> Problem description
Convert every line from the start of the records through the line containing "Not sure WHERE but sure of HOW MUCH – Search", including that line, into a JSON list of strings with one string per line, leaving out any blank lines.

> Data for processing
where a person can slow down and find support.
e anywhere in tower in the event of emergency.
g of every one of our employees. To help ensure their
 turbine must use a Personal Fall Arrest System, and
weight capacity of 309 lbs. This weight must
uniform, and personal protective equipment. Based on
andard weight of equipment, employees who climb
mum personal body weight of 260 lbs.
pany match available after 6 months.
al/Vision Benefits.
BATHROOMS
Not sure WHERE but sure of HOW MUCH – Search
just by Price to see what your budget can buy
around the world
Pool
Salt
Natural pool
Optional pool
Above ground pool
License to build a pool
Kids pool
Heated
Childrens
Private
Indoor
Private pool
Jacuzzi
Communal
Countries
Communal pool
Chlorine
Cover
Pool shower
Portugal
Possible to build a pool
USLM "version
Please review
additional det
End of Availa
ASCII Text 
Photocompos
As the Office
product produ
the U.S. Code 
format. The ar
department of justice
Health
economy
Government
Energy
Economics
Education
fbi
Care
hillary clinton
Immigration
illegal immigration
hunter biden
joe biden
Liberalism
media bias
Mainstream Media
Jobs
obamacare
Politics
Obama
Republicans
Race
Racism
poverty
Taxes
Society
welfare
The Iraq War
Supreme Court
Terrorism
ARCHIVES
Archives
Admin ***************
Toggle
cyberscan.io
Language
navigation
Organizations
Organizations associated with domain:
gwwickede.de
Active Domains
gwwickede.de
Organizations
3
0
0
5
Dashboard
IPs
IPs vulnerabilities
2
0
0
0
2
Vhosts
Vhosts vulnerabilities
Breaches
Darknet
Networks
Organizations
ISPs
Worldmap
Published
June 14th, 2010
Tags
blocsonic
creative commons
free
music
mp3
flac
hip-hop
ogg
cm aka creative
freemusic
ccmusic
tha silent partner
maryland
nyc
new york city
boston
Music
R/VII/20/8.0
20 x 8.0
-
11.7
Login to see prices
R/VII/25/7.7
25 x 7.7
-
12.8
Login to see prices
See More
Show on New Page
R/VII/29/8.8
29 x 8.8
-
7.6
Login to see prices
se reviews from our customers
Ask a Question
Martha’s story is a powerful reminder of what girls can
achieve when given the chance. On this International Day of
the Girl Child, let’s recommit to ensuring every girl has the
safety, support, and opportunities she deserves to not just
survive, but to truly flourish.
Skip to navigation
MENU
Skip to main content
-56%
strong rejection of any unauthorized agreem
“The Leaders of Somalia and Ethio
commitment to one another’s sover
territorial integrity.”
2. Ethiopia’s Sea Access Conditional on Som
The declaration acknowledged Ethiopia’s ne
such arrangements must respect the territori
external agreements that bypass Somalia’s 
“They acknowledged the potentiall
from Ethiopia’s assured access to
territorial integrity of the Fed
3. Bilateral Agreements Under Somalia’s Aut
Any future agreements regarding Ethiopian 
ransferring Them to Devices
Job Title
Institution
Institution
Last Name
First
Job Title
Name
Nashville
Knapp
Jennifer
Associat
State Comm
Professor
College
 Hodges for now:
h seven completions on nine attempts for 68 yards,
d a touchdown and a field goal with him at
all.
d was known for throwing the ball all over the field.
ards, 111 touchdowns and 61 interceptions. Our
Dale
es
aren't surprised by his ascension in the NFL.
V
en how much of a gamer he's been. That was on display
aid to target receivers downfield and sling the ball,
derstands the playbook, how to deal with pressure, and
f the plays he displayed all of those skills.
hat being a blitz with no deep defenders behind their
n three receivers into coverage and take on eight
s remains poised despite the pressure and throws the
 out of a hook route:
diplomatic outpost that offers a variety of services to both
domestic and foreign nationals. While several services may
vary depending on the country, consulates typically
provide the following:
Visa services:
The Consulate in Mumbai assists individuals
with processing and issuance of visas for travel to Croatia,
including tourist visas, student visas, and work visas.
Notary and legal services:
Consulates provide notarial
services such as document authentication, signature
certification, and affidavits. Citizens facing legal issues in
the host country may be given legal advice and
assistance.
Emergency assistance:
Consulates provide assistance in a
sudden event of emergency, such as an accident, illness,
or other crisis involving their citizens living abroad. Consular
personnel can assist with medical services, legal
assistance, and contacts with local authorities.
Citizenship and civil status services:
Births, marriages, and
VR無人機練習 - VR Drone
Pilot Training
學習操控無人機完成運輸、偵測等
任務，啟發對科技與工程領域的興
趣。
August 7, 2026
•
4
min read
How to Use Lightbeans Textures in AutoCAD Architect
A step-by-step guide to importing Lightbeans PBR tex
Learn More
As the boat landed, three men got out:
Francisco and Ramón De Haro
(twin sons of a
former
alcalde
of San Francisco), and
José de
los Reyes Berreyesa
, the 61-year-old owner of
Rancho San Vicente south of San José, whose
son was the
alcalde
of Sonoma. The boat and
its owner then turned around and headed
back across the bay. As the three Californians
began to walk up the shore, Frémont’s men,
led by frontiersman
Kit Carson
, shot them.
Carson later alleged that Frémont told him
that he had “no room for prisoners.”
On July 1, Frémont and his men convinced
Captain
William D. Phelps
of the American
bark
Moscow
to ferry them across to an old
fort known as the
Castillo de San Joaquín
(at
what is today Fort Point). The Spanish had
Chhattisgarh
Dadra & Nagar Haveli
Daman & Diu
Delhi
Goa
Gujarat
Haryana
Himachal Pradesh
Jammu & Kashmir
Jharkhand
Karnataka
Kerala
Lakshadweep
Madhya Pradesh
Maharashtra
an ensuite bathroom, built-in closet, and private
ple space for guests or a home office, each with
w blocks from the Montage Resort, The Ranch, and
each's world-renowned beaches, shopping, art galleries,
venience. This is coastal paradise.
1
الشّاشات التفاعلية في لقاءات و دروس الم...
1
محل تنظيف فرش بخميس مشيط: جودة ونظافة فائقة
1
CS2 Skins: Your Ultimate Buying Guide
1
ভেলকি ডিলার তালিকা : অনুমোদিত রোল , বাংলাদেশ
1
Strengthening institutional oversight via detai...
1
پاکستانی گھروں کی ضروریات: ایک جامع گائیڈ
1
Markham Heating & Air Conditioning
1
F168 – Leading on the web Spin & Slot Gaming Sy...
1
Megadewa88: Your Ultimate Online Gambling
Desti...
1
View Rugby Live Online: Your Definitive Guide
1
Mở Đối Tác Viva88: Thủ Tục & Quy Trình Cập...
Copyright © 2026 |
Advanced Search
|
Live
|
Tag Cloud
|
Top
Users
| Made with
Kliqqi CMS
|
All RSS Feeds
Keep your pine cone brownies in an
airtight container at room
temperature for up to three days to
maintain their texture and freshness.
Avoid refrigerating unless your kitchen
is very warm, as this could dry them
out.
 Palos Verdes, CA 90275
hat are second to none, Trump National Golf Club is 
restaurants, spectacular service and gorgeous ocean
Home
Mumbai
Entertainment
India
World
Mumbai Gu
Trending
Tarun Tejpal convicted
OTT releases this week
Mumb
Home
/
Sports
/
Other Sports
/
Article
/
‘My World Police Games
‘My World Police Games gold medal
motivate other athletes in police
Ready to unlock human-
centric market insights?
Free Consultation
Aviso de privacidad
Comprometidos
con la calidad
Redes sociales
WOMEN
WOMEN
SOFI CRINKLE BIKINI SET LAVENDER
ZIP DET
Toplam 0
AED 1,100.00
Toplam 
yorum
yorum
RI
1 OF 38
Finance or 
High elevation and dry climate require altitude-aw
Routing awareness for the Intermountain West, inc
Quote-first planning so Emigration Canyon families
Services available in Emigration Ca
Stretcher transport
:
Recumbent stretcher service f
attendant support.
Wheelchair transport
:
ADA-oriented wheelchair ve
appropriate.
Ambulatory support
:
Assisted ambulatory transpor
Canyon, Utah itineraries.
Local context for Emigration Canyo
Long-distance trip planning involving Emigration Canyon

> Answer to the problem
[
  "where a person can slow down and find support.",
  "e anywhere in tower in the event of emergency.",
  "g of every one of our employees. To help ensure their",
  " turbine must use a Personal Fall Arrest System, and",
  "weight capacity of 309 lbs. This weight must",
  "uniform, and personal protective equipment. Based on",
  "andard weight of equipment, employees who climb",
  "mum personal body weight of 260 lbs.",
  "pany match available after 6 months.",
  "al/Vision Benefits.",
  "BATHROOMS",
  "Not sure WHERE but sure of HOW MUCH – Search"
]